GIVEN PASSAGE ->
BEGIN

Posting Messages
Different ways to render and send messages with thread.post().
thread.post() accepts several message formats, each suited to different use cases. Choose the format that best fits your content — from plain strings to structured AST to rich interactive cards.
Plain text
The simplest option. Pass a string and it goes through as-is to the platform.
await thread.post("Hello world");This sends the string directly without any formatting conversion.
Markdown
Pass a { markdown } object to have the SDK convert standard markdown to each platform's native format — mrkdwn for Slack, HTML for Teams, and so on.
await thread.post({
markdown: "**Bold**, _italic_, and `code`",
});Under the hood, the SDK parses the markdown into an mdast AST, then each adapter converts it to the platform's format.
AST builders
For programmatic control over message formatting, use the mdast AST builder functions exported from chat. This is the recommended approach for most use cases — it gives you fine-grained control without the overhead of card rendering.
import { root, paragraph, text, strong, link } from "chat";
await thread.post({
ast: root([
paragraph([
strong([text("Deployment complete")]),
text(" — "),
link("https://example.com", [text("View site")]),
]),
]),
});Available builders
| Builder | Description | Example |
|---|---|---|
root(children) | Root node (required wrapper) | root([paragraph([...])]) |
paragraph(children) | Paragraph block | paragraph([text("Hello")]) |
text(value) | Plain text | text("Hello") |
strong(children) | Bold text | strong([text("bold")]) |
emphasis(children) | Italic text | emphasis([text("italic")]) |
strikethrough(children) | strikethrough([text("done")]) | |
inlineCode(value) | Inline code | inlineCode("const x = 1") |
codeBlock(value, lang?) | Fenced code block | codeBlock("const x = 1", "ts") |
link(url, children, title?) | Hyperlink | link("https://...", [text("click")]) |
blockquote(children) | Block quote | blockquote([paragraph([text("...")])]) |
Parsing markdown to AST
You can also parse a markdown string into an AST, manipulate it, then send it:
import { parseMarkdown, stringifyMarkdown } from "chat";
const ast = parseMarkdown("**Hello** world");
// Manipulate the AST...

END

USING THE INFORMATION ->
**1)** From the page on posting messages with thread.post(), output the stretch from "Posting Messages" through "rich interactive cards." word for word.
**2)** Pick up the page on posting messages with thread.post() right after its last line and continue it.
The entries that follow are drawn from a separate source.

SUPPLIED DATA ->
BEGIN

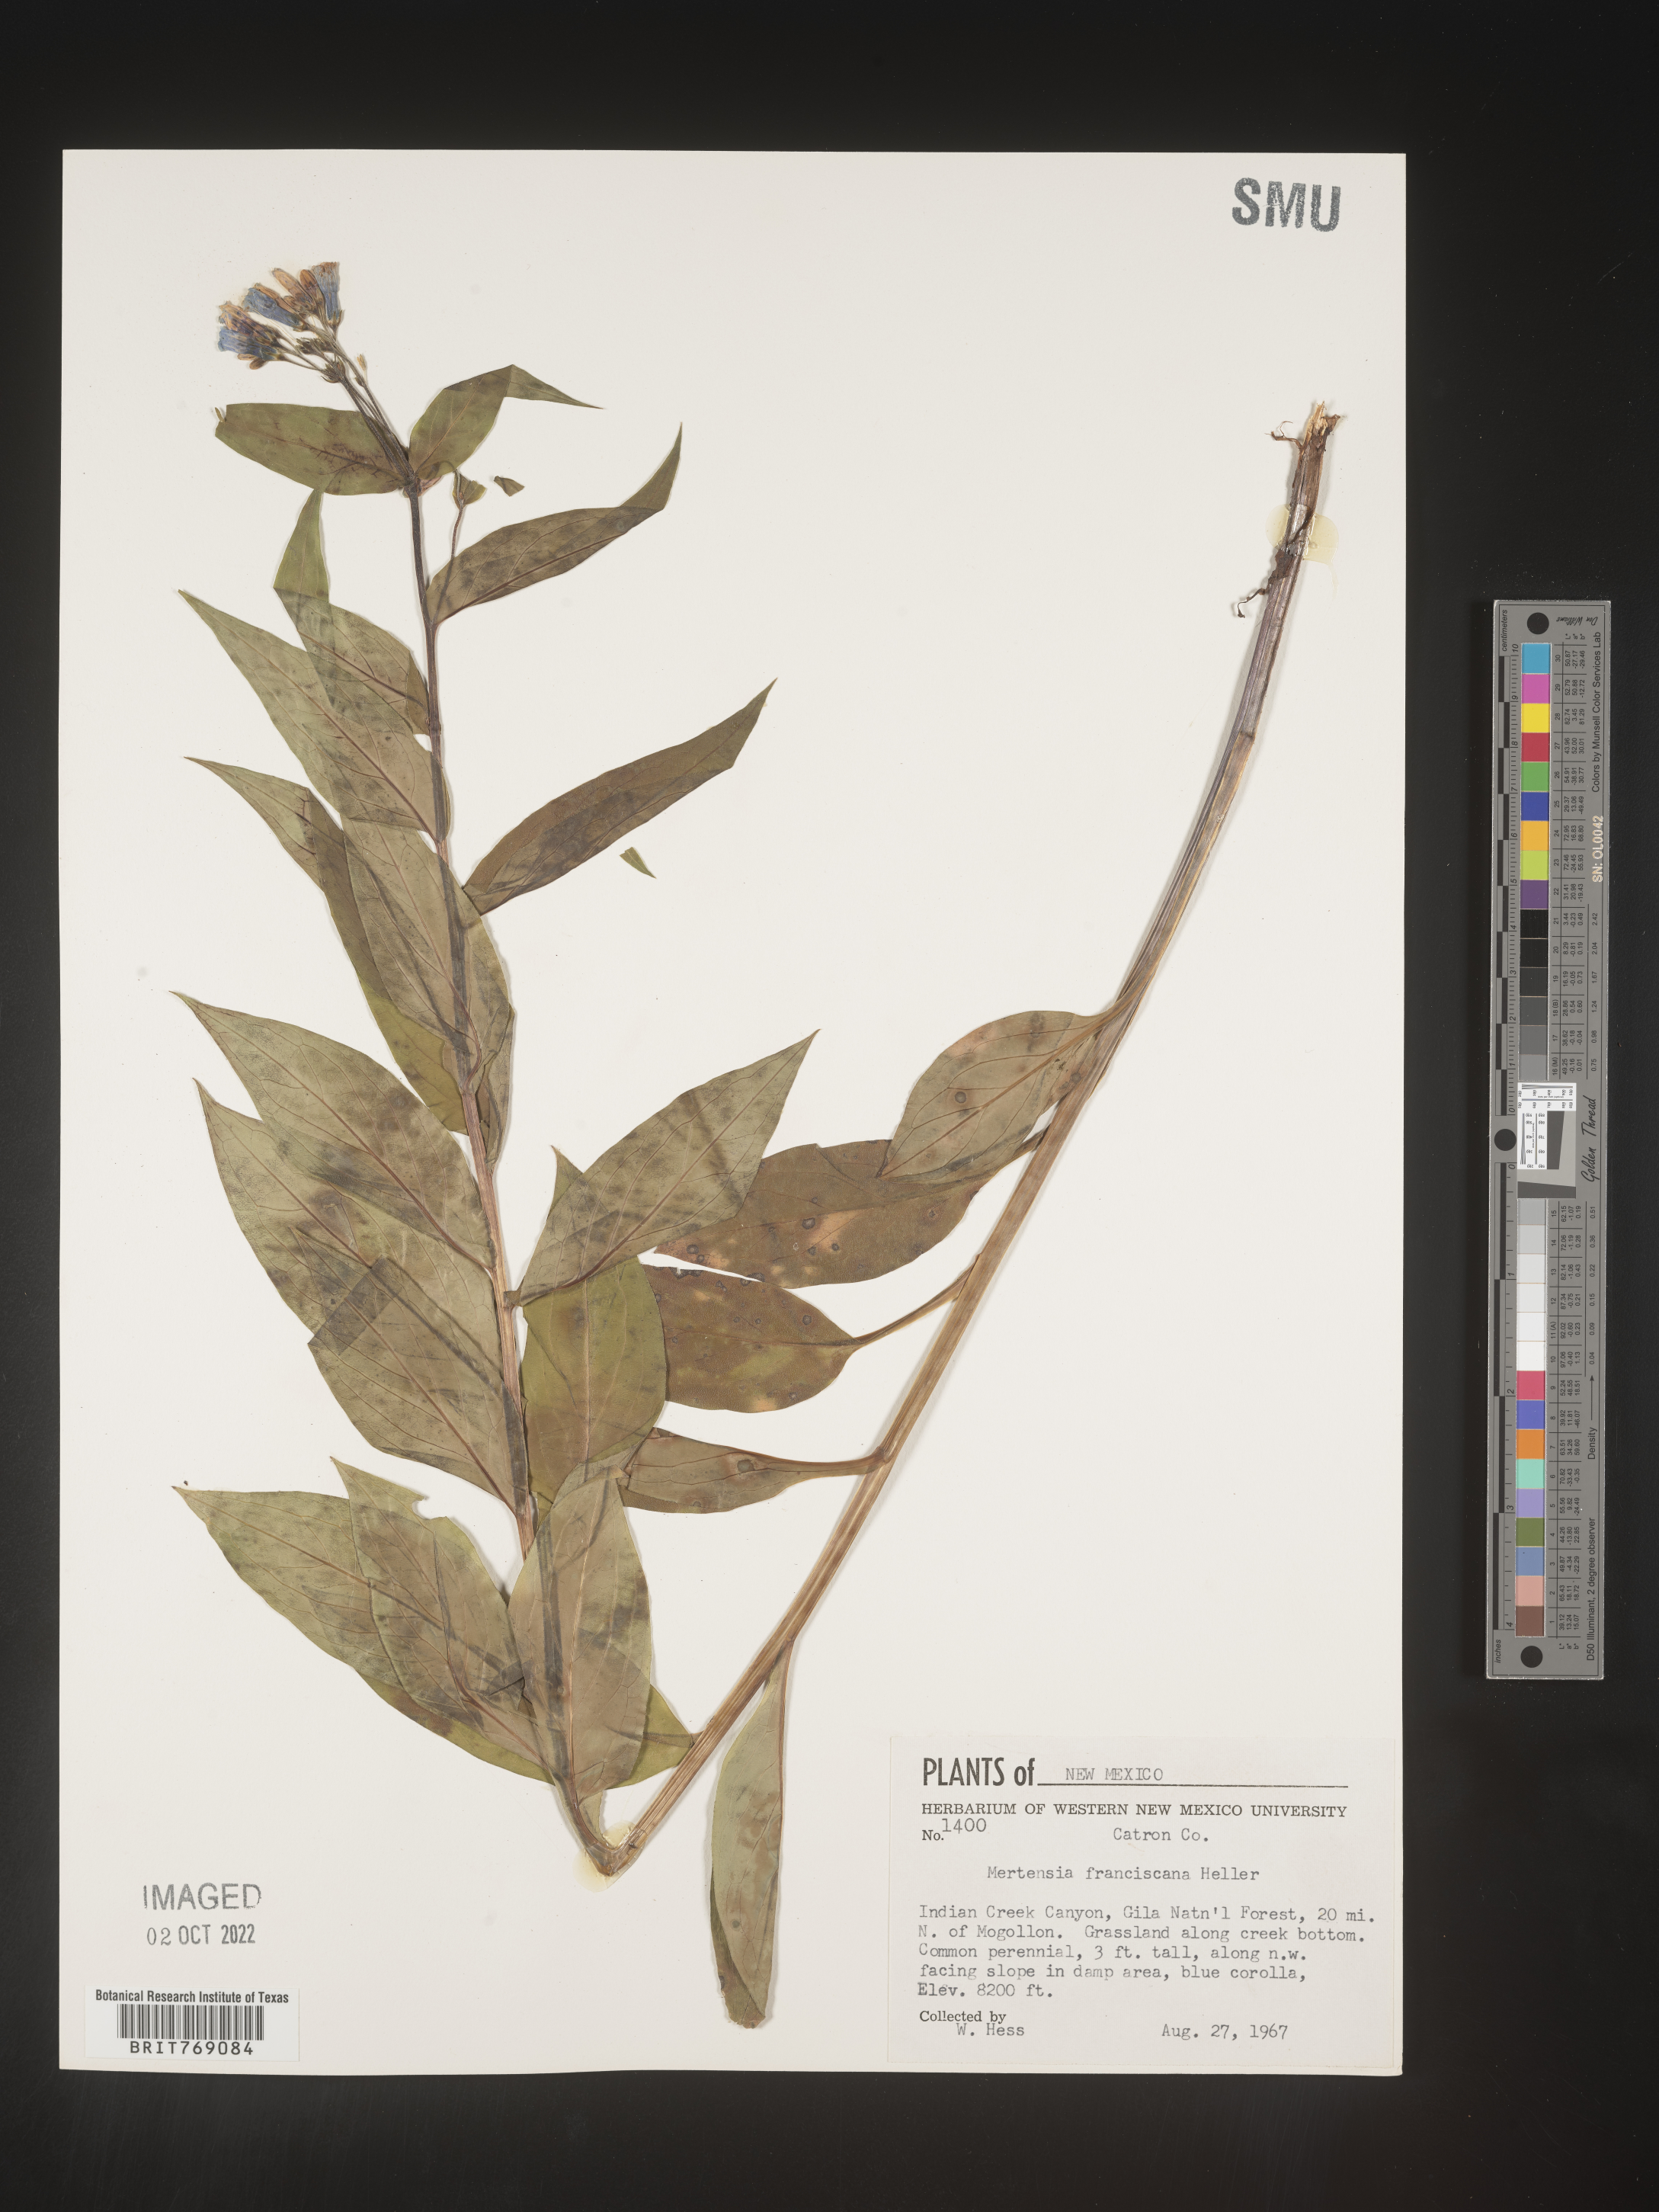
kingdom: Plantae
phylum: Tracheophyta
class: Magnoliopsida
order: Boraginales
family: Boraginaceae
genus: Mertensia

END
BEGIN

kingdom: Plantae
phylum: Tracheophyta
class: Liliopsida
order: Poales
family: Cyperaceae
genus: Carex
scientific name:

END

RESULTS IN ORDER ->
**1)**
Posting Messages
Different ways to render and send messages with thread.post().
thread.post() accepts several message formats, each suited to different use cases. Choose the format that best fits your content — from plain strings to structured AST to rich interactive cards.

**2)**
await thread.post({ ast });Cards
When you need interactive elements like buttons, dropdowns, or structured layouts, use cards. Cards render natively on each platform — Block Kit on Slack, Adaptive Cards on Teams, and Google Chat Cards.
Function syntax
Use the function-call API for type-safe card construction:
import { Card, Text, Actions, Button } from "chat";
await thread.post(
Card({
title: "Order #1234",
children: [
Text("Your order has been received!"),
Actions([
Button({ id: "approve", label: "Approve", style: "primary" }),
Button({ id: "reject", label: "Reject", style: "danger" }),
]),
],
})
);JSX syntax
You can also use JSX if you configure the chat JSX runtime:
{
"compilerOptions": {
"jsx": "react-jsx",
"jsxImportSource": "chat"
}
}import { Card, CardText, Actions, Button } from "chat";
await thread.post(
<Card title="Order #1234">
<CardText>Your order has been received!</CardText>
<Actions>
<Button id="approve" style="primary">Approve</Button>
<Button id="reject" style="danger">Reject</Button>
</Actions>
</Card>
);The JSX syntax requires jsxImportSource: "chat" in your tsconfig.json (or a per-file /** @jsxImportSource chat */ pragma). Without this, TypeScript won't recognize the card JSX types. If you run into type issues with JSX, use the function-call syntax instead — it produces the same output with better type inference.
See the Cards page for the full list of card components.
Streaming
Pass an AsyncIterable<string> (like the AI SDK's textStream) to stream a message in real time. The SDK uses platform-native streaming where available and falls back to post-then-edit on other platforms.
import { streamText } from "ai";
const result = streamText({ model, prompt: message.text });
await thread.post(result.textStream);See the Streaming page for details on platform behavior and configuration.
Attachments and files
Any structured message format (markdown, ast, or card) supports files for uploading attachments alongside the message:
await thread.post({
markdown: "Here's the report:",
files: [{ data: buffer, filename: "report.pdf" }],
});See the Files page for more on attachments.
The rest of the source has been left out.